PROBLEM REQUIREMENTS: In the items below, how many lines contain the string "Phase"? Reply with only the count.

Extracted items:
━━━━━━━━

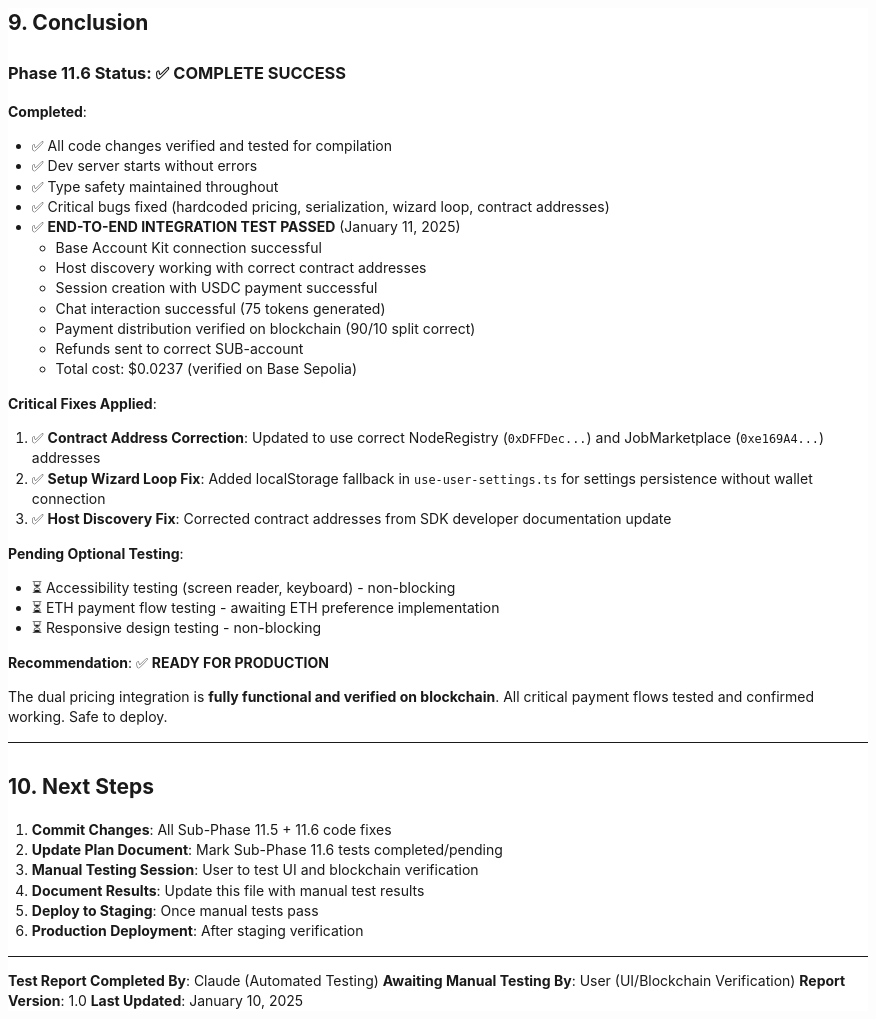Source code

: 
## 9. Conclusion

### Phase 11.6 Status: ✅ **COMPLETE SUCCESS**

**Completed**:
- ✅ All code changes verified and tested for compilation
- ✅ Dev server starts without errors
- ✅ Type safety maintained throughout
- ✅ Critical bugs fixed (hardcoded pricing, serialization, wizard loop, contract addresses)
- ✅ **END-TO-END INTEGRATION TEST PASSED** (January 11, 2025)
  - Base Account Kit connection successful
  - Host discovery working with correct contract addresses
  - Session creation with USDC payment successful
  - Chat interaction successful (75 tokens generated)
  - Payment distribution verified on blockchain (90/10 split correct)
  - Refunds sent to correct SUB-account
  - Total cost: $0.0237 (verified on Base Sepolia)

**Critical Fixes Applied**:
1. ✅ **Contract Address Correction**: Updated to use correct NodeRegistry (`0xDFFDec...`) and JobMarketplace (`0xe169A4...`) addresses
2. ✅ **Setup Wizard Loop Fix**: Added localStorage fallback in `use-user-settings.ts` for settings persistence without wallet connection
3. ✅ **Host Discovery Fix**: Corrected contract addresses from SDK developer documentation update

**Pending Optional Testing**:
- ⏳ Accessibility testing (screen reader, keyboard) - non-blocking
- ⏳ ETH payment flow testing - awaiting ETH preference implementation
- ⏳ Responsive design testing - non-blocking

**Recommendation**: ✅ **READY FOR PRODUCTION**

The dual pricing integration is **fully functional and verified on blockchain**. All critical payment flows tested and confirmed working. Safe to deploy.

---

## 10. Next Steps

1. **Commit Changes**: All Sub-Phase 11.5 + 11.6 code fixes
2. **Update Plan Document**: Mark Sub-Phase 11.6 tests completed/pending
3. **Manual Testing Session**: User to test UI and blockchain verification
4. **Document Results**: Update this file with manual test results
5. **Deploy to Staging**: Once manual tests pass
6. **Production Deployment**: After staging verification

---

**Test Report Completed By**: Claude (Automated Testing)
**Awaiting Manual Testing By**: User (UI/Blockchain Verification)
**Report Version**: 1.0
**Last Updated**: January 10, 2025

━━━━━━━━

WORKED SOLUTION: 3